Lutter pour l’amélioration des conditions de travail des jeunes aides familiales et prévenir l’exode rural.
Comme d’autres pays en voie de développement, le Mali est confronté à un problème aux lourdes conséquences humaines: l’exode rural des jeunes filles. Les raisons qui poussent chaque année des milliers d’entre elles à quitter leur foyer sont multiples: gagner de l’argent pour se constituer un trousseau de mariage (qui représente un budget de 150 000 francs CFA, soit environ 300 francs suisses, dans un pays ou le revenu mensuel moyen est d’environ 50 francs suisses), soutenir leur famille ou éviter un mariage forcé.
Engagées auprès de familles citadines, les aides familiales s’occupent du ménage, font les achats au marché, préparent à manger. Ceci n’est, hélas, pas sans risque: les cas de violences et d’abus sexuels au sein des familles d’accueil sont fréquents et des grossesses non désirées surviennent; les salaires sont versés de manière irrégulière, voire pas du tout. Quant aux conditions d’hébergement et de nutrition, elles s’apparentent souvent à de l’esclavagisme moderne.
L’action de Terre des Hommes Suisse
Terre des Hommes Suisse lutte pour l’amélioration des conditions de vie et de travail de ces aides familiales. Elle œuvre également en amont, afin de prévenir le départ des jeunes filles des campagnes vers la ville.
Son projet au Mali, mené en partenariat avec l’Apsef, repose sur 2 piliers:
- Amélioration des conditions de travail des aides familiales et promotion de leurs droits
À Bamako, la capitale du Mali, Terre des Hommes apporte une aide concrète à une cinquantaine d’aides familiales, en incluant toutes les parties concernées :- Jeunes filles: par le biais de causeries et d’animations organisées dans différents quartiers de la capitale, l’association sensibilise ces jeunes filles à leurs droits et devoirs, et aux moyens existants pour dénoncer d’éventuels abus. Grâce à la création d’associations d’aides familiales, les filles domestiques se chargent en première ligne de la promotion et de la défense de leurs droits. Cette stratégie permet aussi de renforcer l’estime de soi des jeunes filles.

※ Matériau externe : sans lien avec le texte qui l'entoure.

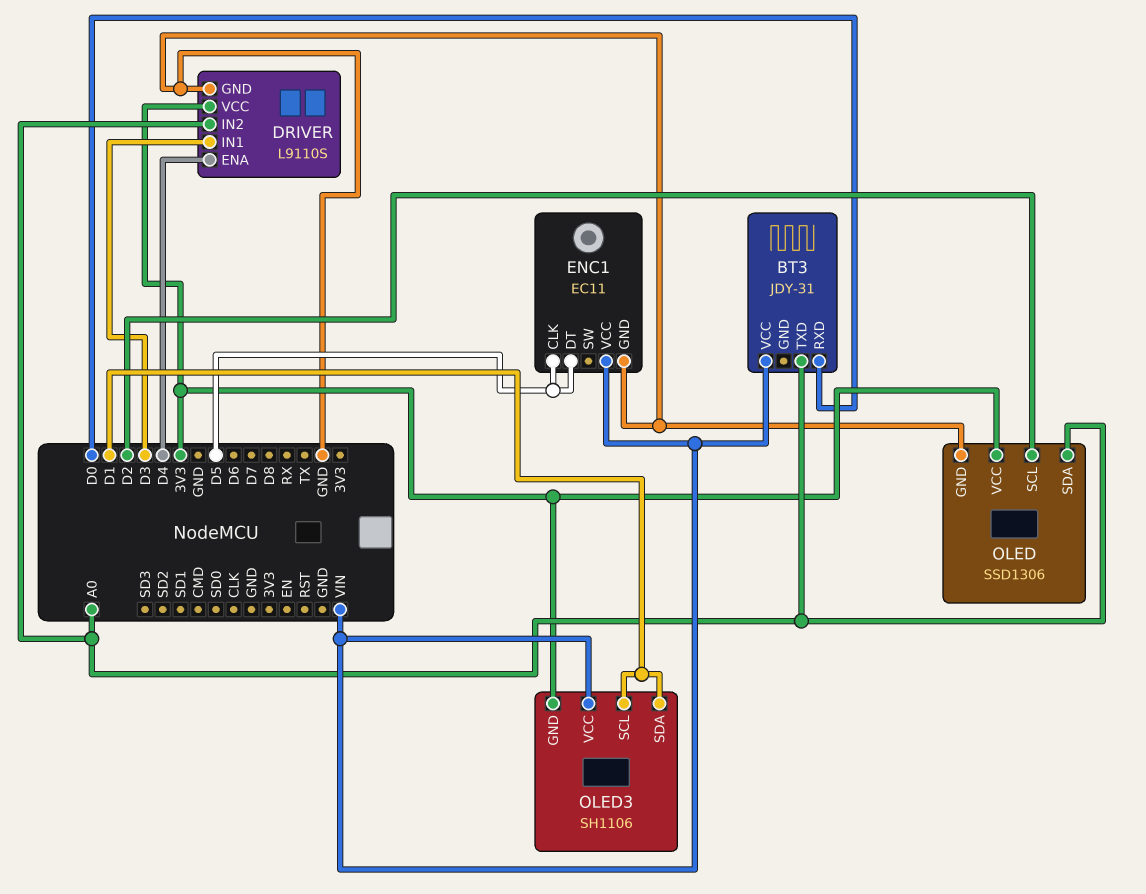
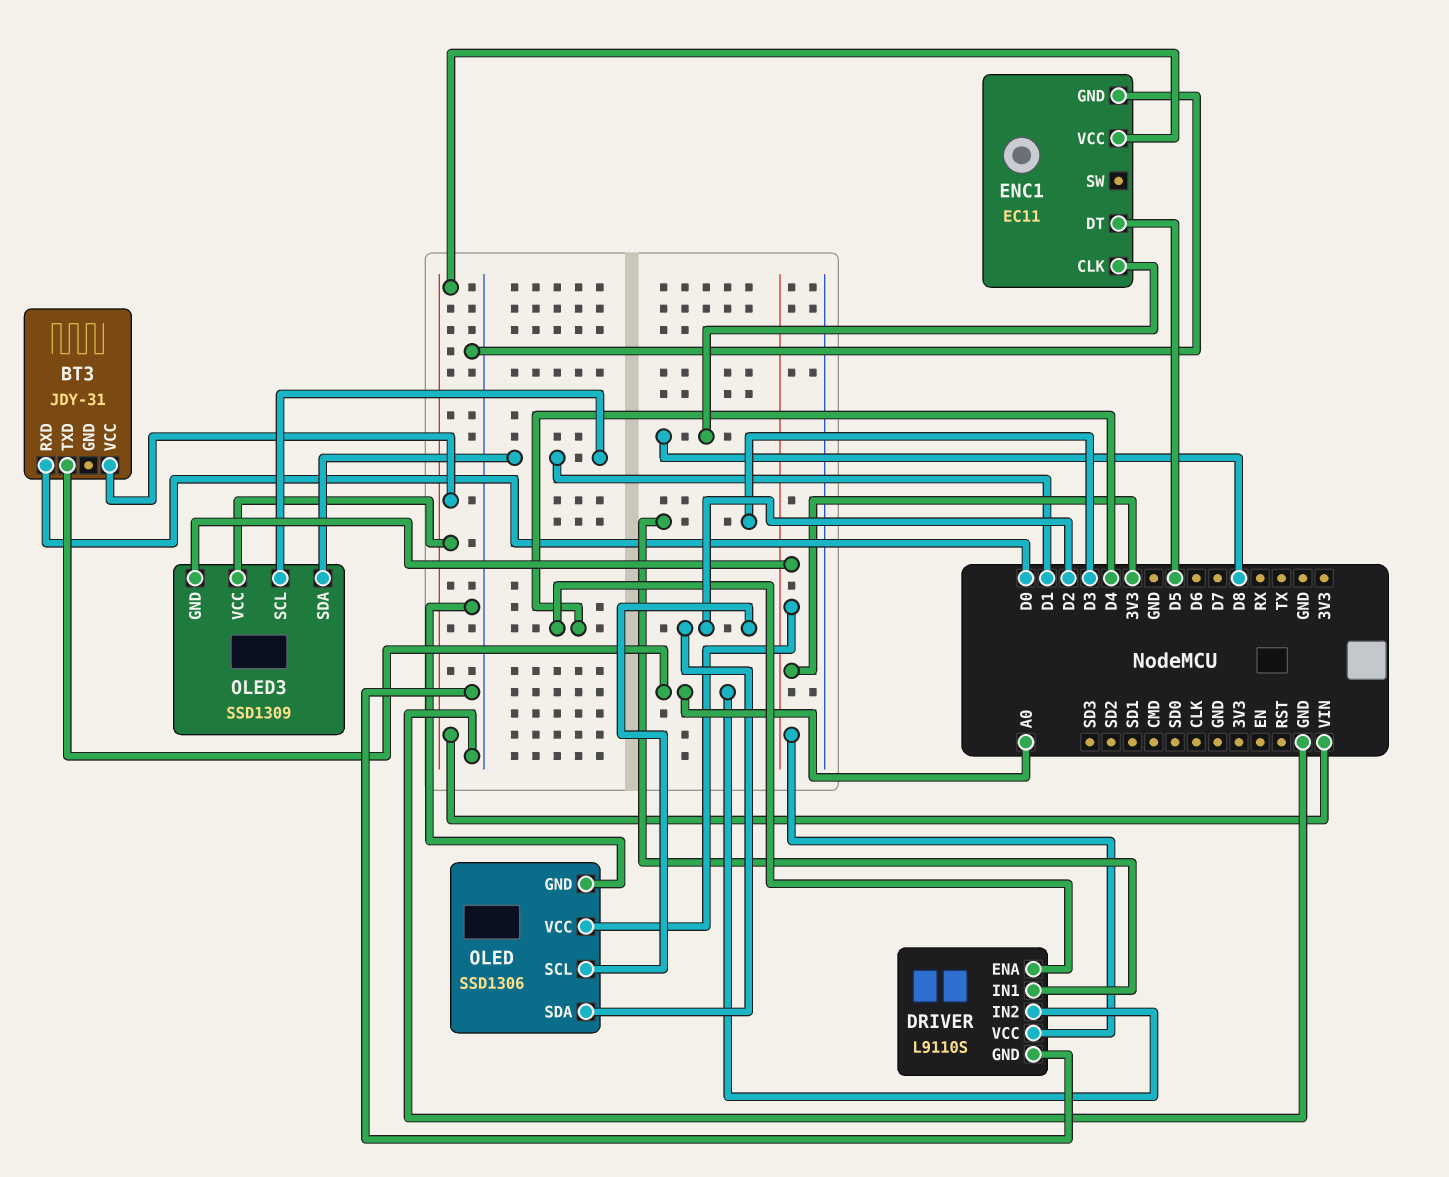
ENC1 pin CLK: D5 -> D8
OLED pin SDA: A0 -> D2
OLED3: SH1106 -> SSD1309

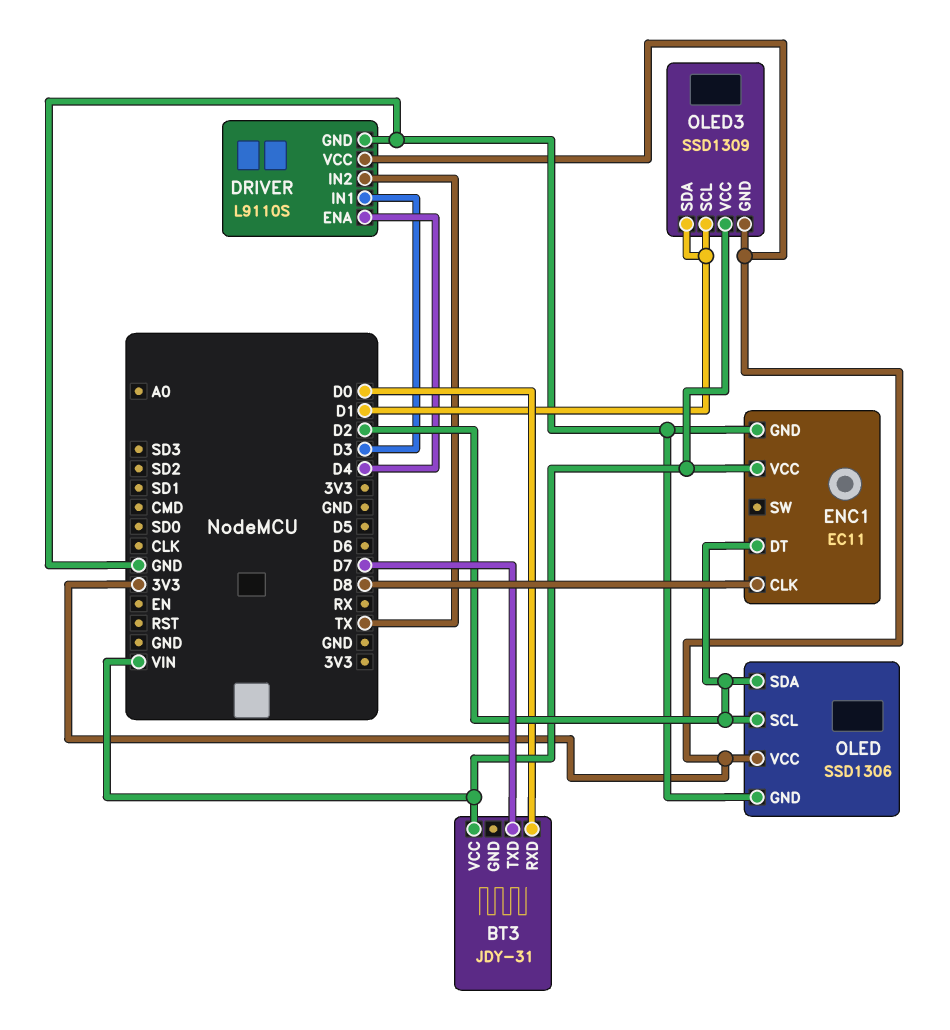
BT3 pin TXD: A0 -> D7
DRIVER pin IN2: A0 -> TX
ENC1 pin DT: D5 -> D2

- Employeurs et « grandes logeuses »: des causeries sont également organisées pour sensibiliser les employeurs des aides familiales à leurs devoirs et aux conséquences possibles des mauvais traitements. Les «grandes logeuses» sont aussi concernées. Ces femmes, qui hébergent les jeunes filles à leur arrivée en ville le temps de trouver une place d’aide familiale, sont aussi chargées de négocier et de distribuer leur salaire; elles jouent donc un rôle clé dans cette problématique.
- Prévention de l’exode rural des filles
La lutte contre les pires formes de travail passe également par la prévention de l’exode des filles plus jeunes. Terre des Hommes effectue donc un important travail auprès des candidates au départ et de leur famille, dans une trentaine de villages de la région de Koulikoro, au sud de Bamako.- Qui mieux qu’une ancienne aide familiale pour prévenir les plus jeunes des dangers qui les guettent à la ville et les décourager de partir? Le travail de sensibilisation dans les villages est réalisé par celles qui connaissent le mieux la problématique et sont le plus à même d’être écoutées par les autres filles et leur famille.

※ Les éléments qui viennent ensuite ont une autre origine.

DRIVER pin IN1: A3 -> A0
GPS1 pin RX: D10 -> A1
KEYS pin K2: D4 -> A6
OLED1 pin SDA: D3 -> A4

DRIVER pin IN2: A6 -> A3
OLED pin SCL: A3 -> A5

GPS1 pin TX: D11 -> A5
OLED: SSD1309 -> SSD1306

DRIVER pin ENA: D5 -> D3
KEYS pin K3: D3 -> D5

- En complément au travail de sensibilisation, il est nécessaire d’offrir aux familles des zones rurales la possibilité de développer des activités génératrices de revenus. Plus de 120 filles et leur mère ont ainsi bénéficié d’un soutien pour démarrer des activités économiques.
- Pour les jeunes des villages, le poids financier que représente la dot de mariage est conséquent et reflète certains déséquilibres dans les relations hommes-femmes. Les jeunes, filles et garçons, sont donc invités à dialoguer sur des thématiques de genre, ce qui est inhabituel dans les villages. Parmi les adultes aussi, les échanges sont vifs et engagés, et la parole libérée. Les hommes, bien que conscients de la difficulté pour les femmes de constituer leur trousseau du mariage, peinent à dépasser leurs schémas traditionnels. Et les femmes n’hésitent pas à interpeller directement les chefs du village pour leur faire part de leurs revendications!
Ces actions ont permis d’assurer une prise en charge adaptée des jeunes filles victimes d’abus. Elles leur ont aussi permis d’améliorer leurs conditions de logement, de bénéficier d’une pause de deux heures et d’ouvrir leur propre compte bancaire. Le travail de sensibilisation réalisé par les anciennes aides familiales et le soutien aux activités génératrices de revenu a aussi permis de limiter le nombre de candidates à l’exode: en 2014, seules 35 filles (sur 450 bénéficiaires) sont parties vers la ville.